Вскоре приехал и виконт — красивый и надменный молодой человек, и с приездом его здоровье графини, как мне казалось, заметно ухудшилось, и она не раз говорила мне:
— Я чувствую, что скоро умру…
И действительно, через несколько времени после этого, как-то ночью, меня разбудили: из Го-Куана был прислан человек с просьбой, чтобы я приехала к графине, которая умирает и желала бы перед своей смертью повидаться со мной.
Мы застали ее в постели и при последних минутах — священник читал уже отходную, вокруг нее стояла на коленях ее прислуга и горько плакала. Но ни графа, ни виконта не было дома. Мы напрасно искали их.
— Они на охоте, — прошептала больная… — Я их не увижу уж более…
И действительно, они были где-то в лесу, так что чужая рука закрыла ей глаза.
Она умерла ровно в десять часов утра, и последними ее словами было: ‘Андреа… неблагодарный сын!..’

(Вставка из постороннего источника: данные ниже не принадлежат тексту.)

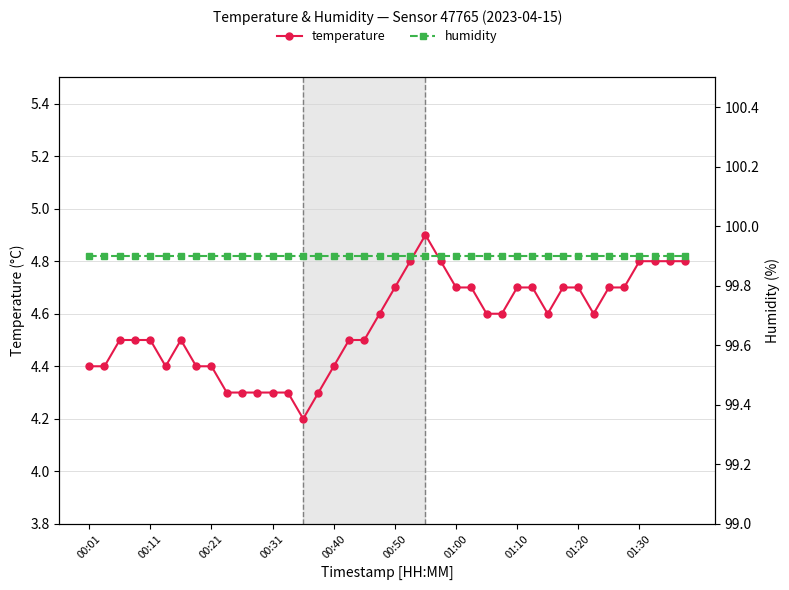

What is the maximum value for temperature?

4.9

И я слышала, как старый лакей, стоявший в углу, добавил при этом:
— Это виконт убил свою мать!
Но, представьте себе, мой милый друг, я уже находилась под влиянием этого человека и даже любила его, и он также признался мне в своей страсти ко мне. Не знаю, как это произошло… но не больше как через три месяца после смерти его матери наступила такая минута, когда я верила ему, как богу… когда он произвел на меня какое-то особое, потрясающее действие и приковал к себе.